The donation came from the Trinity Trust. Trinity Commons Foundation spokesman Craig Holcomb called it vital to Dallas’ image. “This design is simple, it’s elegant, people will love it, and we’ve got the money. We can afford it.”

When completed, the Margaret McDermott Bridge will parallel Interstate 35E with a Calatrava design over pedestrian and bike pathways…scaled back—because of cost—from the original concept of arches spanning the entire roadway.

The bridge is separate from replacement bridges planned for both I-35E and I-30, which will run nearly $800 million.

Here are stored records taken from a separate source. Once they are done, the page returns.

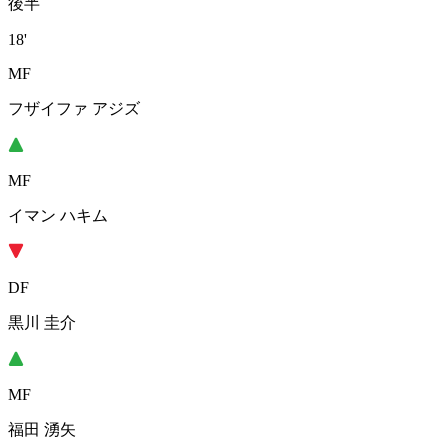
後半
18'
MF
フザイファ アジズ
MF
イマン ハキム
DF
黒川 圭介
MF
福田 湧矢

Private donations are to make up the difference between a regular pedestrian and bike bridge and the $102 million Calatrava addition.

Dallas Mayor Mike Rawlings claimed city taxpayers are not affected. “We were able to build this with private money, with federal money, with some state money and really—except for the maintenance of this—it’s not out of the taxpayers’ dollars.”

But operation and maintenance of it and the Hunt-Hill bridge will likely run $600,000 a year, something Scott Griggs found distressing. “We really need to focus on ways fund to operation and maintenance up front because these two bridges are up over $600,000 a year which is over 1% of our entire street budget.”

Griggs and Angela Hunt voted against accepting a $5 million private donation from the Trinity Trust; the donation effectively locks the city into accepting $91 million in federal money.

Hunt argues Dallas taxpayers already are on the hook. “We already have $1.9 million, which we approved today, in city of Dallas funds. We’ve already approved part of that, those are public art funds, so that’s where that funding comes from. So, yes, city of Dallas taxpayers are paying for a little bit of this, the question is, when we have to deal with the next cost overrun, where does the money come from?” she asked, before concluding, “We’re responsible for it at the end of the day, that’s the contract we signed.”

But the news is welcome near the project, especially to a long-time business there. The Hickory House has been at the same location on what is now Riverfront Boulevard since 1952. Nick Spyropoulos has owned it for five years. He’s eager to see the second Calatrava Bridge completed. “Well, I think it’s going to be great, because we’ll be the only ones around here, so it’s going to help us. There’ll be a lot more traffic around here and hopefully it’ll be good for the business and for the area.”

Groundbreaking for the Signature Bridge project is set for later this spring. If all goes according to schedule it’ll take another three years to complete.